Exercise details: Copy out the data below word for word, from its first line through the line containing "website. We provide", including both.

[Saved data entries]

================

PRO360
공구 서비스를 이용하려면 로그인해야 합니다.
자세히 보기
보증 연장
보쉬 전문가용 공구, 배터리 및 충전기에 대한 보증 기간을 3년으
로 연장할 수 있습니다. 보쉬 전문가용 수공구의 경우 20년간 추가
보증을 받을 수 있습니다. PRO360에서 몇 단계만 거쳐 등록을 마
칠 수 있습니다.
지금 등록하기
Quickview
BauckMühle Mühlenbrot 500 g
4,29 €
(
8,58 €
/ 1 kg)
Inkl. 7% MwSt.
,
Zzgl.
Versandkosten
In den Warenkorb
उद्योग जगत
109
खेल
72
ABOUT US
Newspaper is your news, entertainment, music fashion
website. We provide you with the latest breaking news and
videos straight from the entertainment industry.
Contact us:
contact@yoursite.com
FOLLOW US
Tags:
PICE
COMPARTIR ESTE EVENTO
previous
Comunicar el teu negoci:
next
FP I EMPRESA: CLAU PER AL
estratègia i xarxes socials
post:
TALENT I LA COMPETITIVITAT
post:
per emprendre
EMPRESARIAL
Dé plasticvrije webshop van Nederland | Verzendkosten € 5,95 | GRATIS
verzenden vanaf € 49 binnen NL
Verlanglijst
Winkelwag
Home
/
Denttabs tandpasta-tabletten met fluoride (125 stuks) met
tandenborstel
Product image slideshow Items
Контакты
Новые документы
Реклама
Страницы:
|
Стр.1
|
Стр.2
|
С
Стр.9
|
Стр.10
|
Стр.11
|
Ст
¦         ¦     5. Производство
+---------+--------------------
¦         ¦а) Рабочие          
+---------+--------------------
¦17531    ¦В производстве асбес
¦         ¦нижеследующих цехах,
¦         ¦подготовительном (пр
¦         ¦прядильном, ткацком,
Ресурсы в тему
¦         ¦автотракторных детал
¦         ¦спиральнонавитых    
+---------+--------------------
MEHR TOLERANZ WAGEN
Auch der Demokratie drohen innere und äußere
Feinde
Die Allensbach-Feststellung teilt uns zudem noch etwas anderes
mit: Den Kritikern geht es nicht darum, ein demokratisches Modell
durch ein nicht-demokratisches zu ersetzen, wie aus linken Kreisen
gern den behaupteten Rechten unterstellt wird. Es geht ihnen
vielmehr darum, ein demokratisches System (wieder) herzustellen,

================

Answer below:
PRO360
공구 서비스를 이용하려면 로그인해야 합니다.
자세히 보기
보증 연장
보쉬 전문가용 공구, 배터리 및 충전기에 대한 보증 기간을 3년으
로 연장할 수 있습니다. 보쉬 전문가용 수공구의 경우 20년간 추가
보증을 받을 수 있습니다. PRO360에서 몇 단계만 거쳐 등록을 마
칠 수 있습니다.
지금 등록하기
Quickview
BauckMühle Mühlenbrot 500 g
4,29 €
(
8,58 €
/ 1 kg)
Inkl. 7% MwSt.
,
Zzgl.
Versandkosten
In den Warenkorb
उद्योग जगत
109
खेल
72
ABOUT US
Newspaper is your news, entertainment, music fashion
website. We provide you with the latest breaking news and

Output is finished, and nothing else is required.